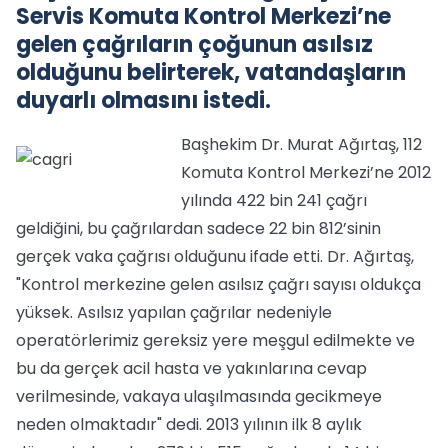
Servis Komuta Kontrol Merkezi’ne
gelen çağrıların çoğunun asılsız
olduğunu belirterek, vatandaşların
duyarlı olmasını istedi.
Başhekim Dr. Murat Ağırtaş, 112
Komuta Kontrol Merkezi’ne 2012
yılında 422 bin 241 çağrı
geldiğini, bu çağrılardan sadece 22 bin 812’sinin
gerçek vaka çağrısı olduğunu ifade etti. Dr. Ağırtaş,
"Kontrol merkezine gelen asılsız çağrı sayısı oldukça
yüksek. Asılsız yapılan çağrılar nedeniyle
operatörlerimiz gereksiz yere meşgul edilmekte ve
bu da gerçek acil hasta ve yakınlarına cevap
verilmesinde, vakaya ulaşılmasında gecikmeye
neden olmaktadır" dedi. 2013 yılının ilk 8 aylık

——————————

- [Try it]: Find the word "gerçek" in the entries above and gather every line that holds it.

- [Answer for the task]:
gerçek vaka çağrısı olduğunu ifade etti. Dr. Ağırtaş,
bu da gerçek acil hasta ve yakınlarına cevap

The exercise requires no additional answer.